Although multiple band members flirted with the idea of staying in Greece for the duration of the scare — Torche had run into the sludge-metal legends of Eye Hate God while in Athens, and a few people thought that getting stranded on an idyllic island was a more appealing option than being confined to their apartments back home — reality soon began to hit, and they started desperately formulating a game plan to get back stateside.
Nunez and Smith both say Torche's financial losses could be upward of $15,000, and there's no telling when the bandmates might be reimbursed for their flights even with insurance. A large number of guarantees they'd taken for granted thanks to the projections of these shows have gone completely down the drain.
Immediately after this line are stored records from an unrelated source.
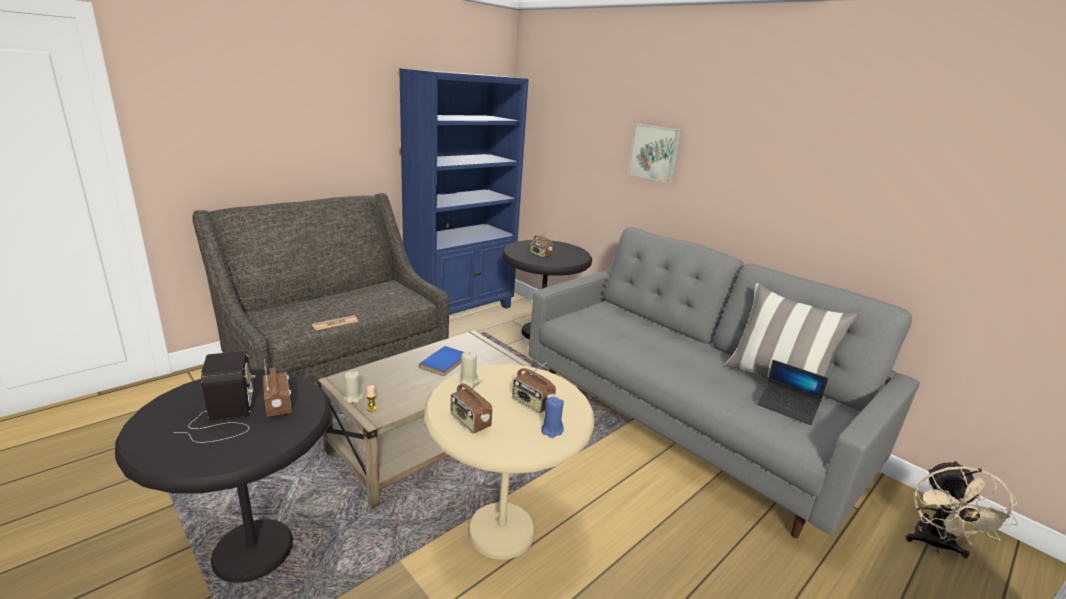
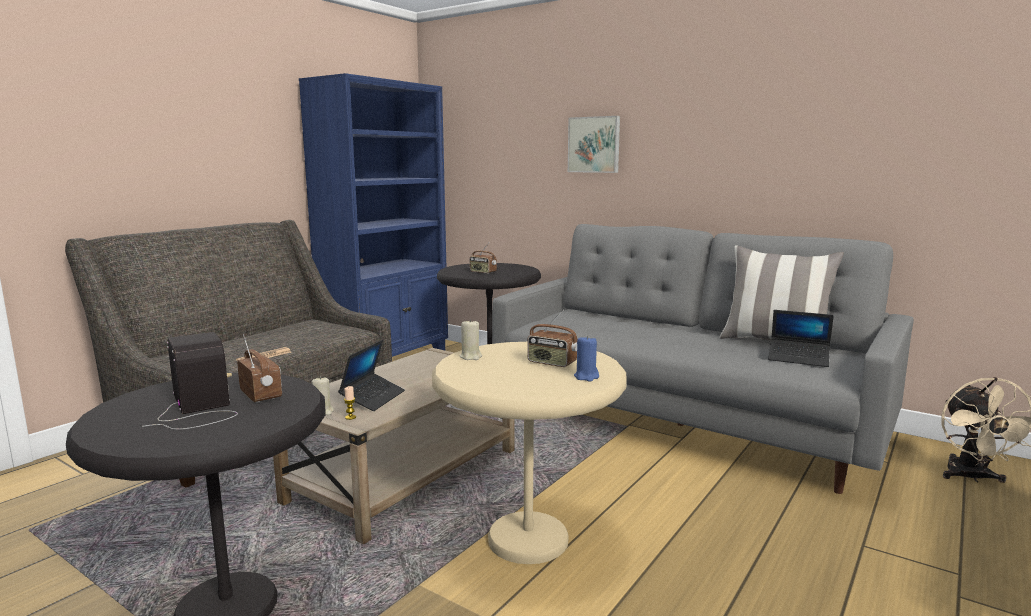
camera: 10 degrees left, 10 degrees down
blue book [419,346,464,376] -> none
radio [450,379,492,434] -> none
none -> laptop [338,340,405,411]

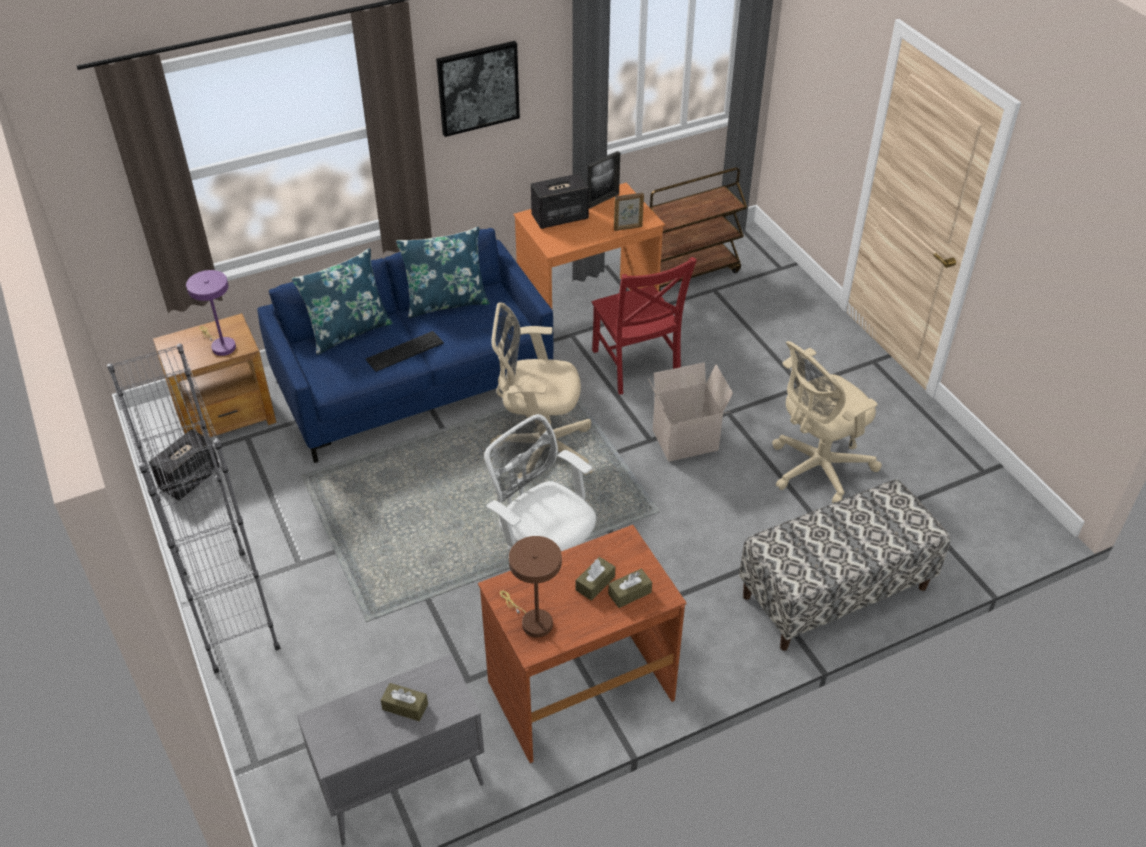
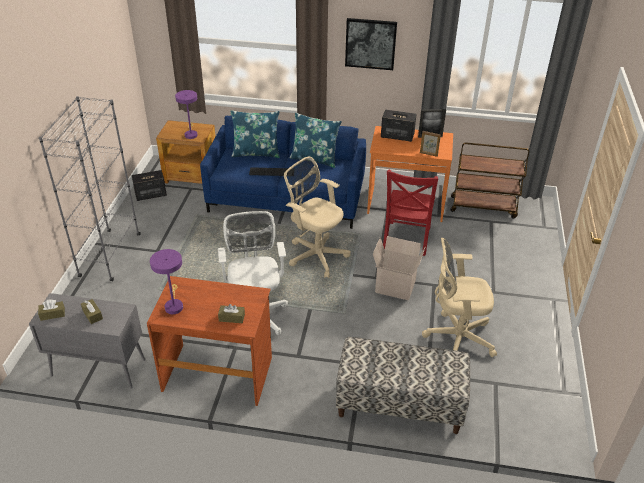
camera: 35 degrees right, 5 degrees down
brown table lamp [500,536,562,638] -> purple table lamp [150,249,183,314]
brown tissue box [576,557,615,601] -> brown tissue box moved to [38,299,65,321]

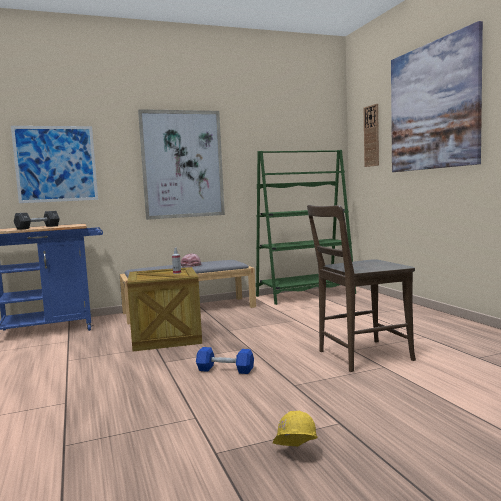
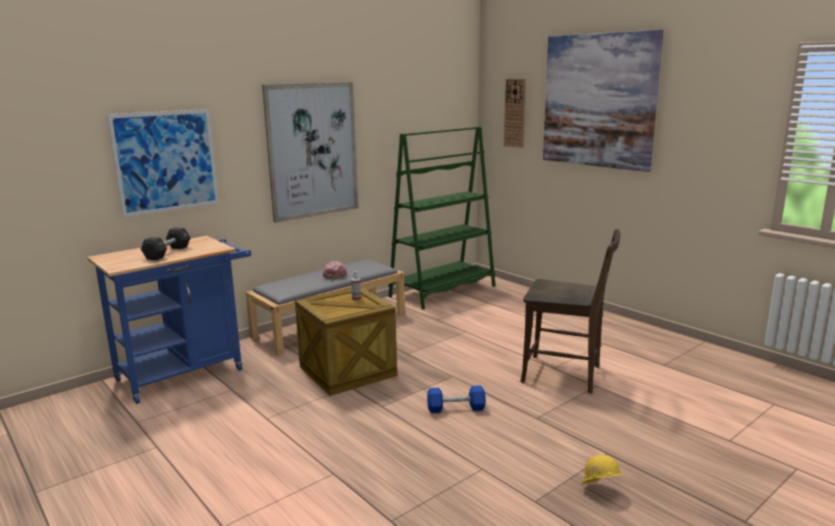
camera: 20 degrees left, 10 degrees up
brown chair [307,205,416,372] -> brown chair turned 120 degrees counterclockwise [520,229,620,393]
As a self-confessed hypochondriac, Nunez plans to ride out the scare far away from the urban hub of Miami: His father owns some land and even a few horses near the Everglades. Though he's disappointed by the tour's cancellation, he's keeping his eyes on the bigger picture.
“At some point, you have to be courteous to the people that are going to go to your shows, because you could be putting people at risk," he says. "A lot of people might not even know they have some underlying health issues, so we have a responsibility to them as well as ourselves.”
Back in Miami, the immediate prospects for the band and its affiliates are far from rosy. Though Smith owns a local printing company — which is still getting business — Nunez and Haft work as sound engineers and are dealing with the two-fold issue of event cancellations and their positions as social pariahs: Their 23k Instagram followers are all too aware of their movements through Europe, where the virus has taken a stronger hold than it has in the States thus far.
Plans to reschedule Torche's tour have been put on hold until something resembling normalcy returns to the music industry and, indeed, the world at large.